Through gene-signal network construction, a series of hub genes (proteins) have been shown to form a local network, including PRKCA, ACTN1, PIP5K1B, PRKACB and JAK2, of which, several genes have been implied to be related to cancer development or drug resistance. Over-expression of PRKCA may confer chemoresistance in breast cancer [17] and ovarian cancer [18], and its inhibition results in reversion of the resistance. ACTNs are known to crosslink actin filaments at focal adhesions in migrating cells and thus may play a role in cancer cell motility and invasion [19]. As a key regulator of the actin cytoskeleton, its up-regulation in melanoma may promote the cell invasive abilities [20]. PIP5K1B is an enzyme functionally linked to actin cytoskeleton dynamics that phosphorylates phosphatidylinositol 4-phosphate [PI(4)P] to generate phosphatidylinositol-4,5-bisphosphate [PI(4,5)P2]. Knockdown of PIP5K1B in cells results in abnormal actin cytoskeleton remodeling [21]. Thus, aberrant expression of PIP5K1B has been suggested to play a role in the progression of lung adenocarcinoma [22]. PRKACB is a member of the Ser/Thr protein kinase family, which was also a key effector of the cAMP/PKA-induced signaling transduction involved in various cellular processes, such as cell proliferation and differentiation. Therefore, downregulation of PRKACB might promote lung cancer development [23]. JAK2 is a major component of JAK2/STAT3 signaling pathway, which participates in autophagy-related drug resistance of bladder cancer cells [24]. Inhibition of JAK2/STAT3 could sensitize platinum-resistant cells to carboplatin [25]. Collectively, the above evidence supported the notion that the hub genes might play important roles in the multidrug resistance of HL. Nevertheless, it is still unknown whether these above hub genes can be used as targets for the drug resistance reversion. The data of the present study are preliminary findings. Future evaluations for the potential roles of the hub genes are required.

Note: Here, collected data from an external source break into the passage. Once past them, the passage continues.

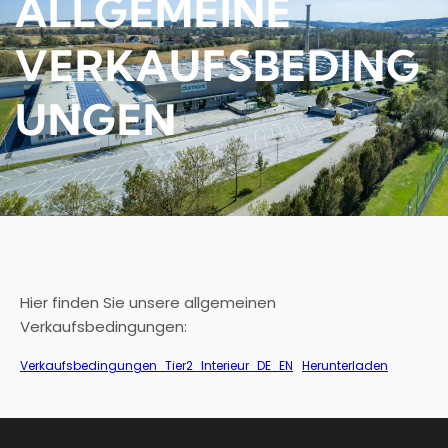
ALLGEMEINE
VERKAUFSBEDING
UNGEN
Hier finden Sie unsere allgemeinen
Verkaufsbedingungen:
Verkaufsbedingungen_Tier2_Interieur_DE_EN
Herunterladen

CMAP is an online tool that profiled human cancer cell lines exposed to a library of anticancer compounds with the goal of connecting cancer with underlying genes and potential treatments [26]. Through this tool, a list of agents that might reverse the DEGs profiles were screened out, of which felodipine, a member of the 1,4-dihydropyridine class of calcium channel blockers, had the highest negative enrichment score and thus it might have the potential to reverse the multidrug resistance of HL. Felodipine has been used to treat hypertension and angina and it has no negative inotropic effects at clinically administered doses [27]. Reports showed that calcium antagonists including felodipine can reverse ABCG2/BCRP-mediated drug resistance and transport in SN-38-resistant HeLa cells [28]. Moreover, in a study regarding cholangiocarcinoma, computational bioinformatics analysis identified that felodipine could induce inverse gene changes to the signature using the CMAP as analyzed in the present study. Then, in their further validation experiment, felodipine was indicated to have a synergistic effect with gemcitabine on cancer cells
In conclusion, the study provides preliminary investigation for the mechanisms underlying the multidrug resistance of HL. The DEGs of the multidrug resistance of HL were screened out by computational bioinformatics methods based on microarray data. Then, the aberrant pathways involved in this process were identified. Afterwards, several key hub genes were selected as potential targets for reversing the multidrug resistance of HL. Through the CMAP tool, agents that might have the potential to reverse the drug resistance have been predicted and analyzed. The results of the present study may give a valuable clue for both the basic research and clinical treatment of drug resistant HL. However, future validation experiments are warranted to test the findings.